Our first stop was the Hermitage Museum complex, which is made up from several interconnected buildings, a palace, an actual museum, and other such royal buildings. The interior of the Hermitage although some of it is undergoing restoration…

I think “wow” just doesn’t cut it... The Hermitage is filled with paintings and statues bearing the origins from all over Europe. It has over three million pieces, making it the largest art museum in the world.
I took many pictures of the paintings that I could; I especially like the religious paintings in the Hermitage.

The paintings had come from all over the powers of Europe of the time: Holland, Italy, England. There was, in fact, a gallery in which we were prohibited from taking pictures in. I believe the reason was that the paintings were lifted from the Soviet occupied Nazi territory (the Nazis probably lifted it from the territory that they took). The Soviet government didn’t admit to having these works of art until after the perestroika, so the exhibition of the paints was slightly controversial.

After the Hermitage, we went back on the bus. One of our next leg-stretcher was at the Cathedral of the Savior of the Spilled blood, which was built by a Czar on the spot of the assassination of the previous Czar, his father. It is supposedly on the exact spot, and stretches slightly out into the canal, as the Czars, blood flowed onto the cobble-stones of the canal wall. I did my first amount of souvenir shopping at some street shops just across the street from the Cathedral. I bought a lacquer box for my youngest sister which had a design painted by artists of a former icon painting school and a music box shaped like the cathedral for Emma-Riley (my young niece I hope she’ll enjoy it when she grows older).


We ate luch an this lovely little restaurant, I ate the Pelmeni dumplings (a Siberian food). It was fantastic; I should learn later how to cook this. Our next stop was the Peter-Paul Fortress, which was built on an island in the middle of the river Neva, and essentially helped sprout the city. The complex was meant to be a fortress against Sweden, but wasn’t used because a second one was built closer to Sweden.

Because of that, the complex was partially converted into a prison for political prisoners (it held the Decembrists after their failed revolution). We visited another cathedral, which houses the graves of the Romanov Czars, including Peter, Chatherine I, and II. Off to the side, there was the Chapel to St. Catherine the Martyr. This chapel also housed the remains of Czar Nicholas II, the last Czar, and his family.
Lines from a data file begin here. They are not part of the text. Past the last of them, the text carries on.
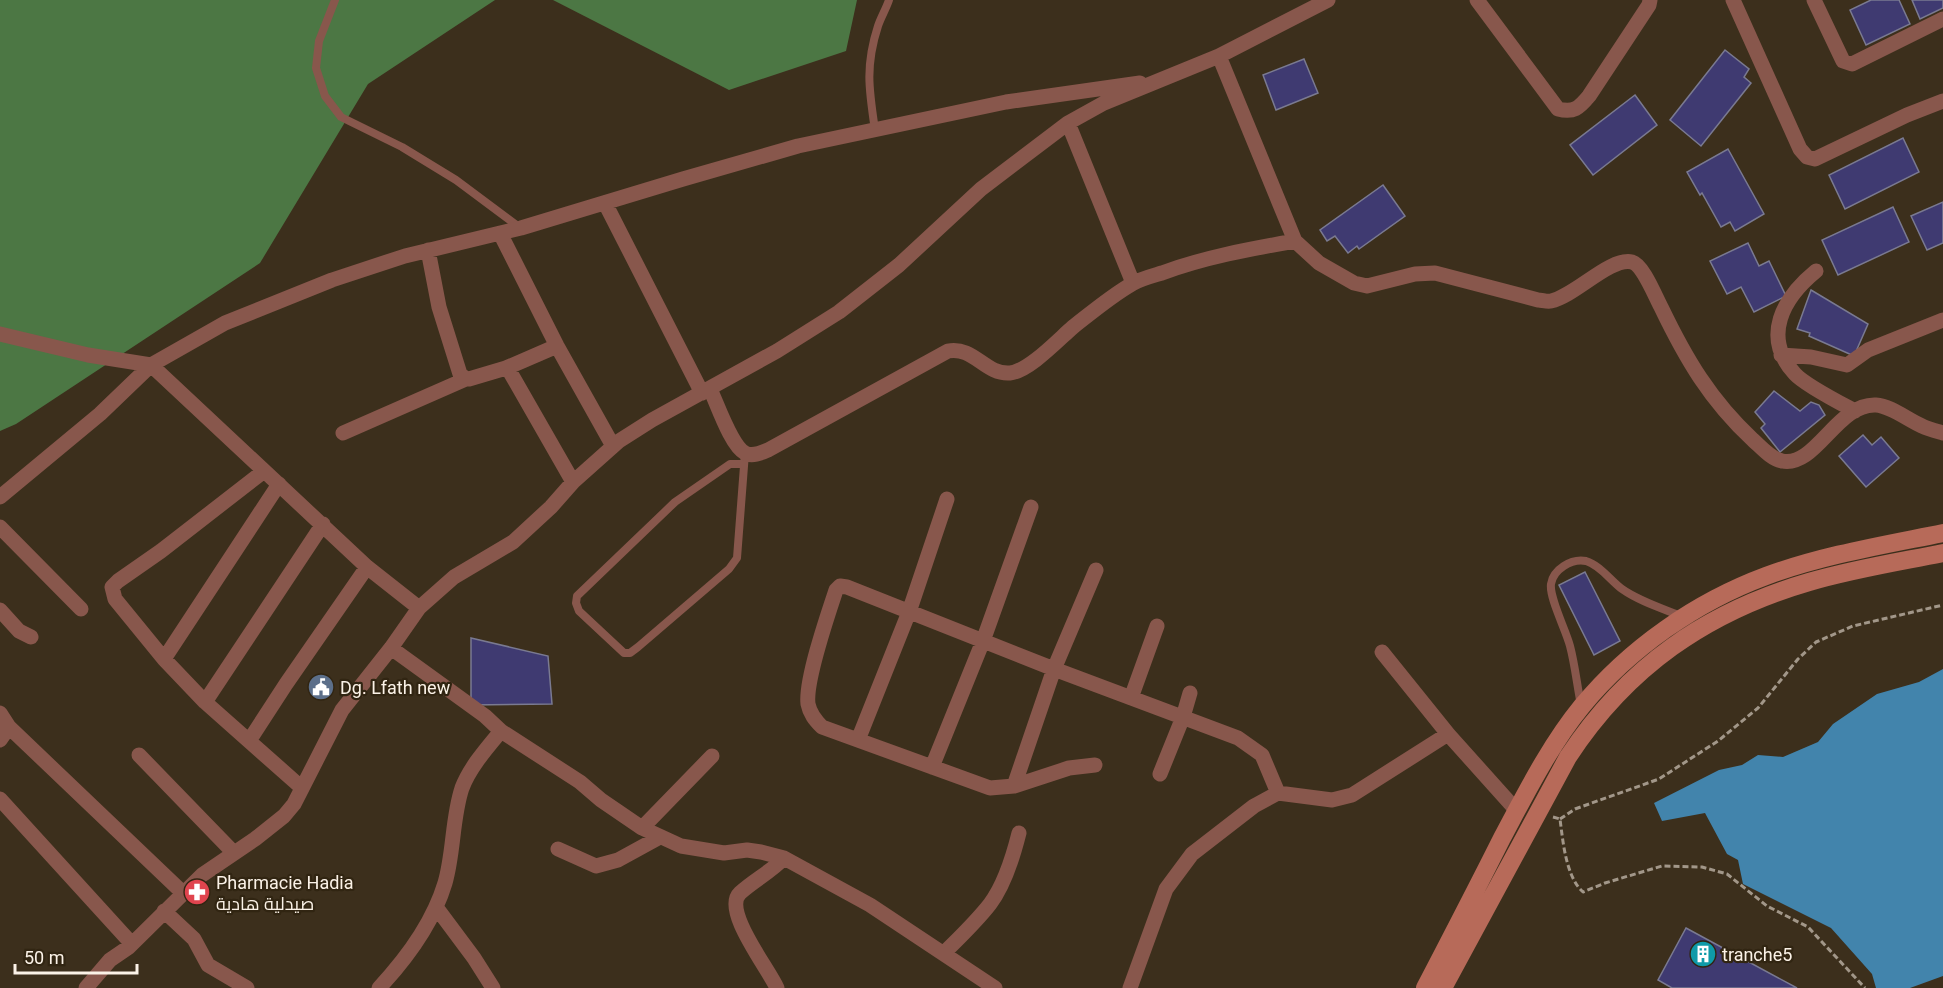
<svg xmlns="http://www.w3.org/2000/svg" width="1943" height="988" font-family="Roboto,Cairo,sans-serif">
<rect width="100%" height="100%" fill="#3c2f1c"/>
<path fill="#4c7744" d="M0,0h495l-127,84 -108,179 -244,161 -16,7z
M553,0h304l-11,51 -117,39z"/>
<path fill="#4284ac" d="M1943,669v307l-33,12h-34l-4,-14 -41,-46 -88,-44 -5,-24 -11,-6 -22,-41 -43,8 -8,-18 65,-33 23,-5 16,-10 25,2 35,-15 15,-18 44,-30 42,-12z"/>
<path fill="#3f3a71" stroke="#7a7a91" stroke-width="1.5" d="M1871,0h28l11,24 -44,21 -16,-35z
M1912,0h31v8l-23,11z
M1725,50l24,19 -5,8 7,6 -50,63 -31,-26z
M1304,59l14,34 -42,17 -13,-35z
M1635,95l22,30 -64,50 -23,-30z
M1903,138l16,34 -74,37 -16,-34z
M1728,149l36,65 -29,17 -5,-9 -9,5 -19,-34 -2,2 -13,-23z
M1383,185l22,31 -46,33 -2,-3 -9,7 -13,-17 -8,5 -7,-11z
M1943,202v41l-16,7 -16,-34z
M1893,207l16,35 -71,33 -16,-35z
M1748,243l11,23 10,-5 17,35 -32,16 -13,-25 -14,7 -17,-33z
M1811,290l57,34 -14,32 -45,-20 1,-3 -13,-4z
M1774,391l26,20 11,-9 8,3 6,10 -45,37 -19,-24 4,-4 -10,-12z
M1863,435l9,10 9,-8 18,21 -33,29 -27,-31z
M1585,572l35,69 -26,14 -35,-70z
M471,638l77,18 4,48 -81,1z
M1686,928l111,60h-125l-14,-8z"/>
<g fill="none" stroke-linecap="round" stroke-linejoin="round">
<path stroke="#a29789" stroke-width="3" stroke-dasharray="6 3" stroke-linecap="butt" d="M1553,817l7,2c3,23 6,58 23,73l22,-9 57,-17 40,1 25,7 40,32 41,21 57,61
M1560,819l15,-10 84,-30 59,-38 40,-33 40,-49 18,-17 37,-16 90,-21"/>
<path stroke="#88574c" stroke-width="8" d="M335,0l-16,41 -3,27 9,28 16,21 61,30 54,33 63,47
M875,130c-6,-40 -10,-64 3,-104 3,-9 8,-17 11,-26
M744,464h-14l-55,38 -98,94 -1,7 3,8 45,42h6l8,-6 91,-78 8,-11 8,-105
M1581,705c-4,-20 -6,-40 -11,-59 -4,-16 -21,-48 -19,-62 2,-14 20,-26 35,-23 14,4 25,20 36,28 17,12 39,19 59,27"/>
<path stroke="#88574c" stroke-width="15" d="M1477,0l81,109c16,4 21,-1 31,-13l60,-91 1,-5
M1733,0l67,149 7,8 8,2 92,-44 36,-14
M1814,0l29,61 9,3 91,-45
M1219,56l76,185 24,22 35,20 13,3 48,-12 20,-1 103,27c4,0 9,2 13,1 24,-5 59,-44 81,-39 11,3 23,34 29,45 25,52 49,93 92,133 8,7 18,19 29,21 34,7 55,-58 94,-56 15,1 32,15 46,21 6,3 14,5 21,7
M1068,123l65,160
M605,203l97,190
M500,233l57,113 56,100
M428,250l11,57 21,67 6,5h3l37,-11 4,4 63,110
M1816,271c-33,27 -55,66 -21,103 10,11 45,29 60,37
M0,334l88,21 63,10 74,-42 107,-43 73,-24 116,-28 162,-49 115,-33 208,-44 134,-19
M1781,355l30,2 36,8 21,-15 75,-30
M506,368l51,-22
M710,389c7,14 21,57 35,64 7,4 16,0 23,-3l180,-99c26,-5 37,24 62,22 19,-2 48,-33 63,-46 18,-14 38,-31 59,-43 8,-5 20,-8 30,-11 43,-16 88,-24 133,-32
M343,433l123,-54
M264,471l-103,80 -43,30 -6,6 3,12 49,60 41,43 97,86
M0,497l100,-83 51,-49 216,202 52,41
M0,527l81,82
M0,610l19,21 12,6
M391,648l94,68 16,15 79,51 21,18 41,28 39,18 43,7 23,-3 14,2 23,6 86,47 125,83
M1382,652l66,82
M164,659l115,-175
M1131,698l26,-72
M205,702l118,-178
M0,713l9,14 -9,13
M9,727l174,166
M858,740l51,-128 38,-113
M249,741l37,-57 81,-117
M139,755l95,98
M1095,765l-26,3 -55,18 -24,2 -168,-61c-7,-7 -12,-13 -14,-23 -3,-23 20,-90 28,-114l4,-4 7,1 207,82 184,69 24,17 16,38
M932,767l51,-126 48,-134
M1160,774l23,-57 7,-24
M1014,786l40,-117 42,-99
M0,799l132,145
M642,828l70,-72
M558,849l38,17 22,-6 42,-23
M436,907l38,51 19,30
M164,911l30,28 14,26 39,23
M944,953c16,-16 32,-31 46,-49 15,-20 23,-47 29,-71
M86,988l24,-28 19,-13 73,-72 53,-36 29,-23 10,-12 48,-94 49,-62 28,-40 35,-31 59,-35 38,-35 22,-25 46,-41 33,-21 125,-69 62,-39 60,-47 82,-76 87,-66 36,-20 115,-47 109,-56
M379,988c28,-30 54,-65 66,-105 9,-31 7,-65 17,-95 8,-21 25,-40 39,-57
M777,988c-9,-20 -55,-78 -37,-95 14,-13 31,-21 44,-35
M1130,988l36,-99 26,-35 62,-48 24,-13 54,7 20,-5 96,-61 69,77"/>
<path stroke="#b76a59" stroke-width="18" d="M1425,988c26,-50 52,-100 77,-150 24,-45 48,-93 80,-132 48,-58 114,-104 184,-130 57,-21 118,-31 177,-43
M1443,988l125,-231c59,-90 138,-145 241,-175 44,-13 89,-20 134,-29"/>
</g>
<defs>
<symbol id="civic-disc" viewBox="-11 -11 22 22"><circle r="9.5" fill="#5c6f8a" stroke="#312512"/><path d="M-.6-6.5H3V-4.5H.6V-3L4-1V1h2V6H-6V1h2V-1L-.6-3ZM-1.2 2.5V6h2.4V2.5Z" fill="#fff"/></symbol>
<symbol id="pharmacy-disc" viewBox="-11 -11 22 22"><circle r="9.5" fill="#e0444e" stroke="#312512"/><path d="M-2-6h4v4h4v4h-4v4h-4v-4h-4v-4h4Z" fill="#fff"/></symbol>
<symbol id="building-disc" viewBox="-11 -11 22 22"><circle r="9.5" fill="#0f9aa8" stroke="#312512"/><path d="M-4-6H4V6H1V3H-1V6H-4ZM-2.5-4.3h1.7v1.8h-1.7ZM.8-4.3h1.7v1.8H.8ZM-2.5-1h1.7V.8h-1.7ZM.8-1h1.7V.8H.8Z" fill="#fff"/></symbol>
</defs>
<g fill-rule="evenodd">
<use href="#civic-disc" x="306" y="672" width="30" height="30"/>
<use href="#pharmacy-disc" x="182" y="877" width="30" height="30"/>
<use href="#building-disc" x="1688" y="939" width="30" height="30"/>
</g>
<g text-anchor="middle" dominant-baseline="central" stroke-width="4.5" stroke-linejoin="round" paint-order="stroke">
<g font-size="18" fill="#fbf2e7" stroke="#312512" text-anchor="start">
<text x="340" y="687">Dg. Lfath new</text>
<text x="216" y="882">Pharmacie Hadia<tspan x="216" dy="21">صيدلية هادية</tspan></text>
<text x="1722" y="954">tranche5</text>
</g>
</g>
<path d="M15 964v9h122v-9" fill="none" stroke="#fbf2e7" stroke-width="3"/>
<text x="24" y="964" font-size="18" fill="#fbf2e7" stroke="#312512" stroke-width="4.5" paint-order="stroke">50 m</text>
</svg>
My camera started to run out of batteries, but I managed to get a picture of the vessel that sounded the start of the Soviet assault on the Winter Palace by cannon.


Bonus Time! Various Pictures of us in the Hermitage and Around St. Peters.
Chelsey, Alina, and Jill

The group contemplating a floor mosiac.

Ethan playing the goof and Joanna checking here picture.

Emily standing in a hallway that was painted to rival the vatican.

Same hallway; Joanna taking Ethan picture, as seen by mirror.

Group listening to guide in the Dutch collection.

Group under the watch of angels.

Political egg-dolls at a street shop outside of the Savior of Stained Blood.

Academy cadets on snow-shoveling duty (or so we joked).

Us in the Cathedral in the Peter-Paul fortress.